[Opening Given text section]
Saint Peter's tomb
Saint Peter's tomb is a site under St. Peter's Basilica that includes several graves and a structure said by Vatican authorities to have been built to memorialize the location of Saint Peter's grave. St. Peter's tomb is near the west end of a complex of mausoleums that date between about AD 130 and AD 300. The complex was partially torn down and filled with earth to provide a foundation for the building of the first St. Peter's Basilica during the reign of Constantine I in about AD 330. Though many bones have been found at the site of the 2nd-century shrine, as the result of two campaigns of archaeological excavation, Pope Pius XII stated in December 1950 that none could be confirmed to be Saint Peter's with absolute certainty. Following the discovery of bones that had been transferred from a second tomb under the monument, on June 26, 1968, Pope Paul VI said that the relics of Saint Peter had been identified in a manner considered convincing.
[Closing Given text section]
[Opening Information shown section]
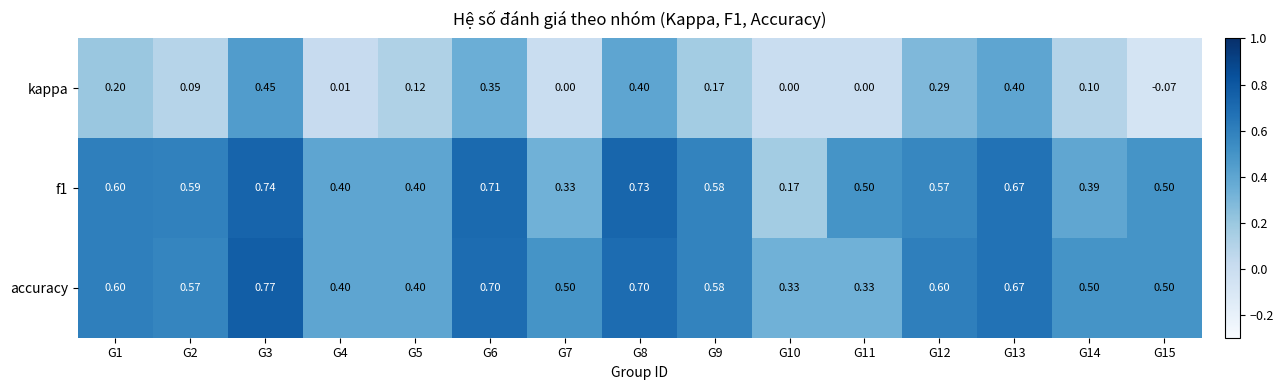

Which series has the largest total across all categories?

accuracy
[Closing Information shown section]
→ List of tasks:
[a] Name every pope or emperor mentioned in the text on Saint Peter's tomb.
[b] Answer these questions from the text on Saint Peter's tomb:
(i) Between roughly which years do the mausoleums in the complex date?
(ii) What building was the partly demolished, earth-filled complex meant to support?
(iii) On what date did Pope Paul VI say the relics of Saint Peter had been identified?

→ Your responses:
[a] Constantine I, Pope Pius XII, Pope Paul VI

[b]
(i) Between about AD 130 and AD 300.
(ii) The first St. Peter's Basilica.
(iii) June 26, 1968.